**EXTRACT TO READ**
- Opening Delimiter -

Tuesday, 27 May 2008

Blogless Days

I'm sorry that I've neglected my blogging duties over the past few days, but not one person has requested an application form for any of the job opportunities, which I advertised in my last post! I can't imagine why not! Most of the vacancies were aimed at women and most of the people visiting my blog, are female, as far as I know. I'm beginning to doubt that any of you are used to working for low pay, or no pay!

Unfortunately, I left it rather late to advertise for help. I have to admit that, over the last few months, my blogging habit has resulted in a backlog of household chores. I've caught the bedclothes trying to make their own way to the laundry basket, on more than one occasion, just recently. The cobwebs, hanging from the ceiling, in our house, have been as thick as jungle vines, but they've come in very handy for swinging over the mountainous piles of ironing, which have taken on lives of their own, lately, continually running around the house in an endless search for the ironing board and iron. The garden has become so overgrown that family members are afraid to venture into it, without taking a precautionary packed lunch and thermos. It became necessary, therefore, for me to start catching up with the backlog of my own chores, over the past few days.

- Closing Delimiter -

**EXERCISE REQUIREMENTS**
Please condense the paragraph of the blog post that begins "Unfortunately, I left it rather late" into a short bulleted list of its main points.

Entries drawn from a dataset:
- Opening Delimiter -

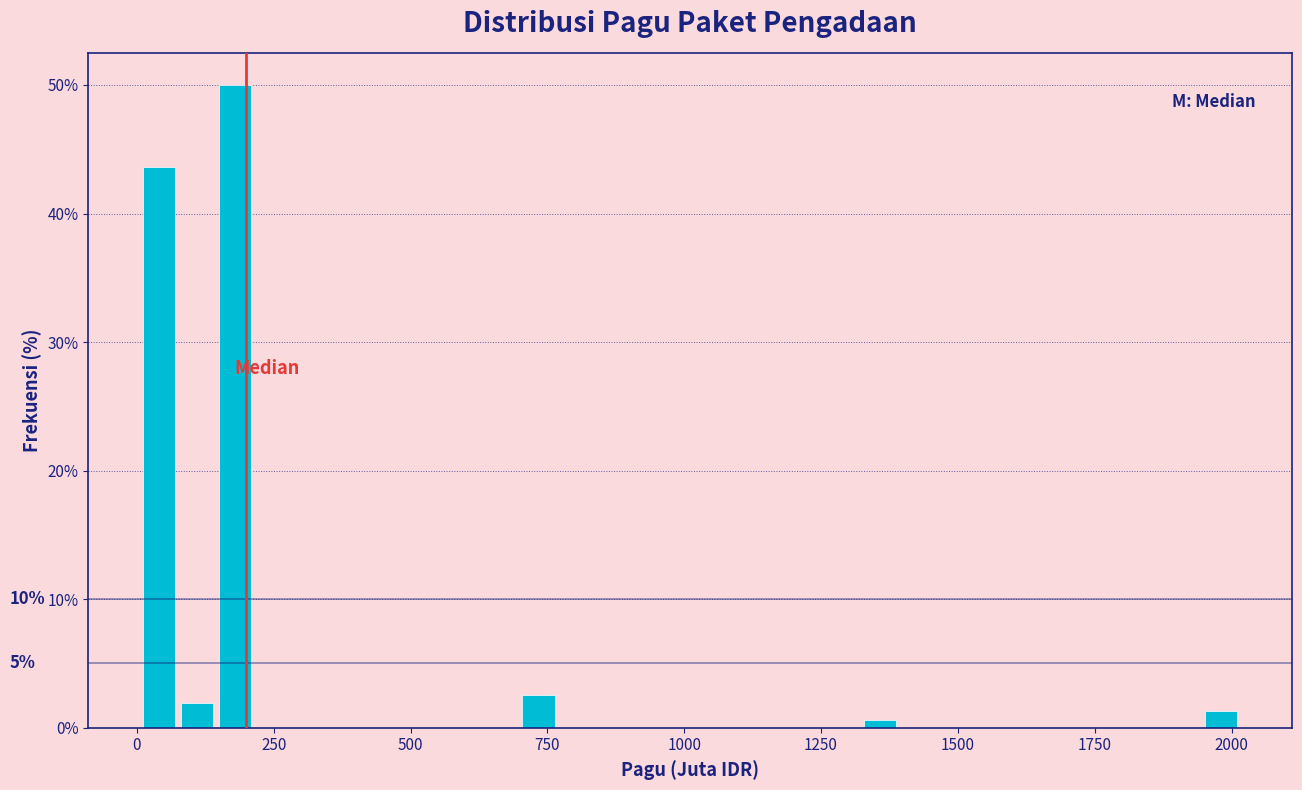

Read against the x-axis, roughly where is the centre of the tallest bar?

200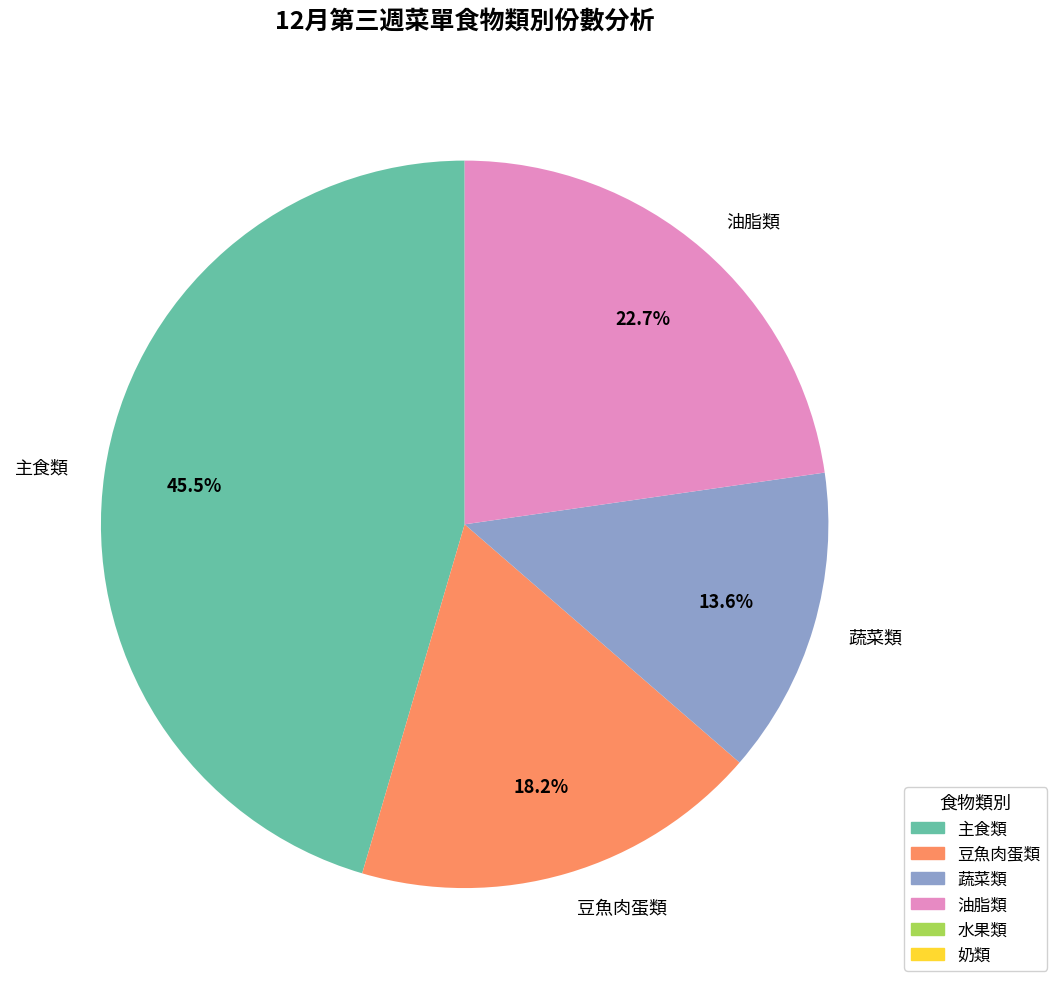

To the nearest percent, what percentage of the pie is 蔬菜類?

14%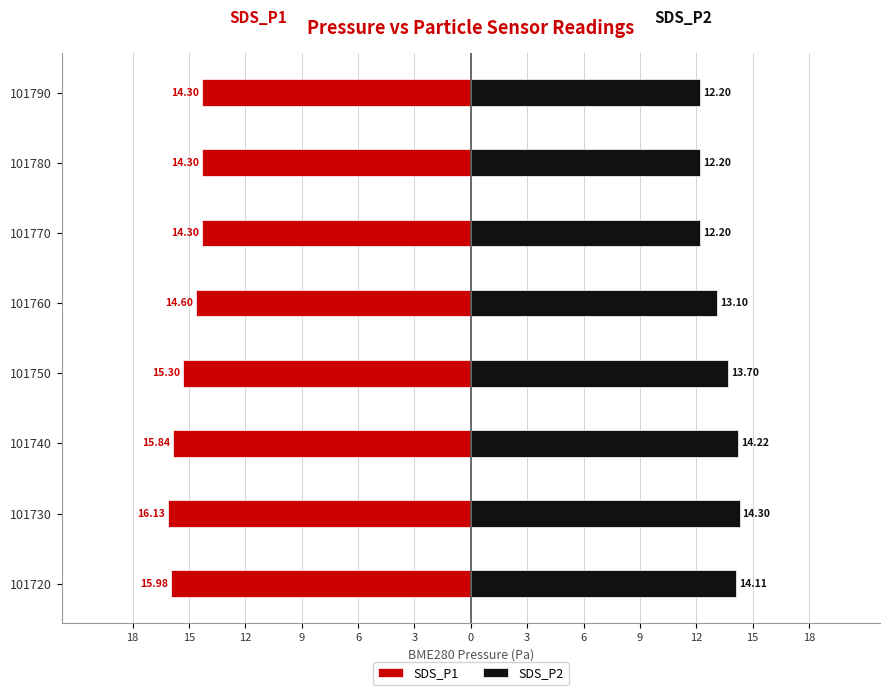

Which series has the largest range (max minus min)?

SDS_P2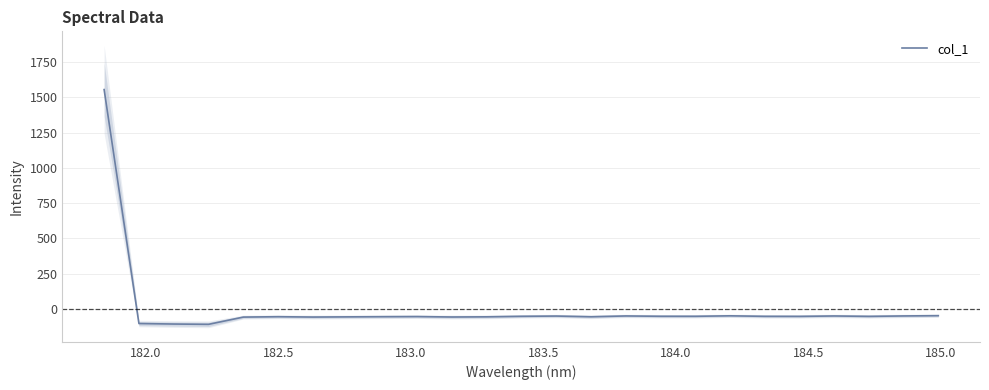

What is the maximum value for col_1?

1554.5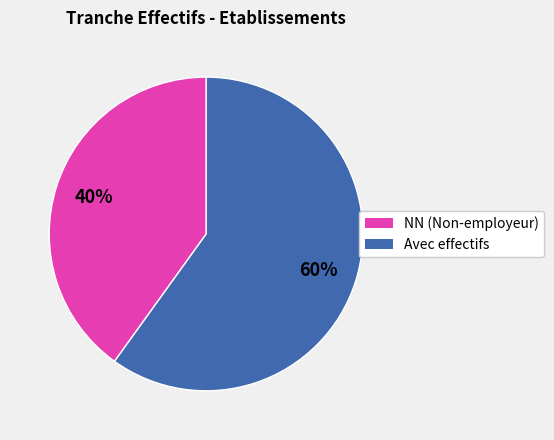

To the nearest percent, what is the average slice percentage?

50%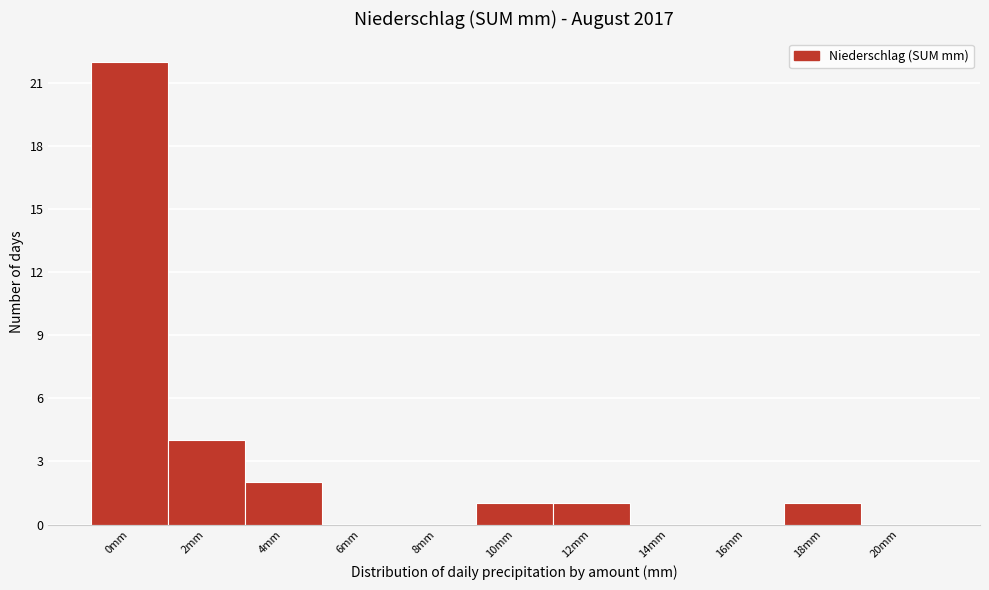

Which has a higher value, 0mm or 16mm?

0mm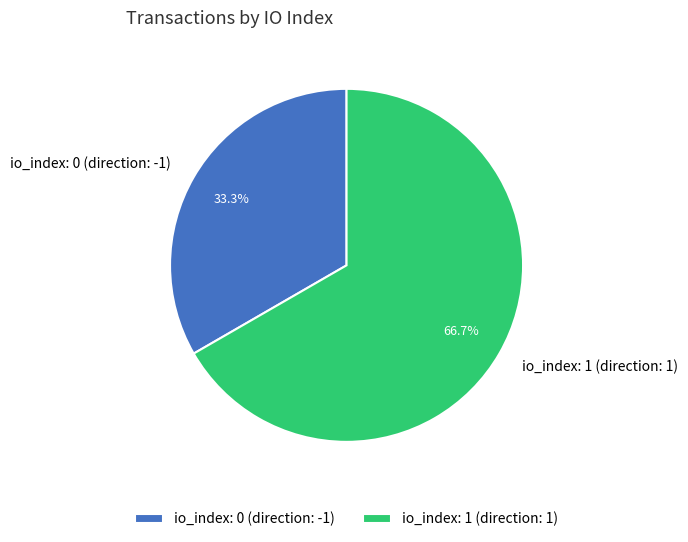

Is io_index: 1 (direction: 1) the majority of the pie?

Yes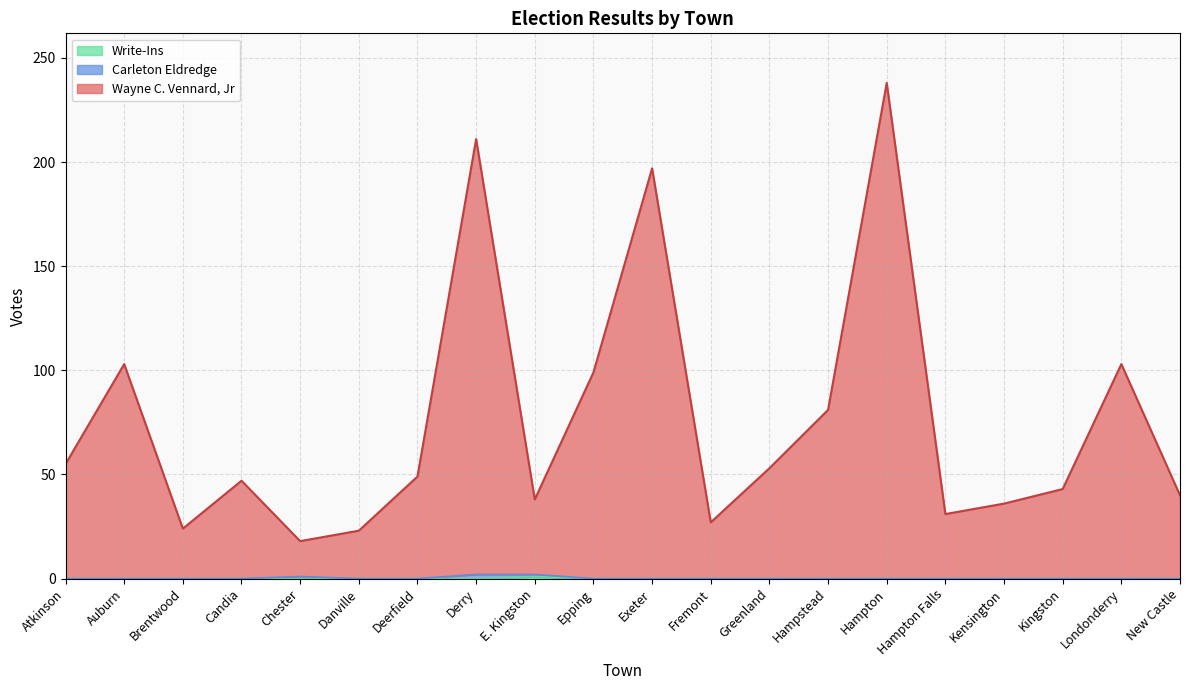

What is the total value across all series at Londonderry?

103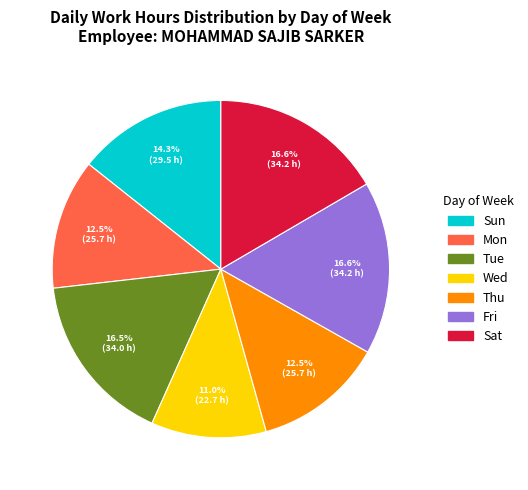

Is there a majority slice in this chart?

No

- Closing Delimiter -

**WRITTEN SOLUTION**
- The advertisement for help came too late.
- Months of blogging have left a backlog of household chores.
- More than once recently, the bedclothes have seemed to head for the laundry basket on their own.
- Cobwebs as thick as jungle vines hang from the ceiling. They have been handy for swinging over the huge piles of ironing.
- The ironing piles roam the house looking for the ironing board and iron.
- The garden is so overgrown that family members won't go into it without a packed lunch and a thermos.
- So the past few days have gone to catching up on these chores.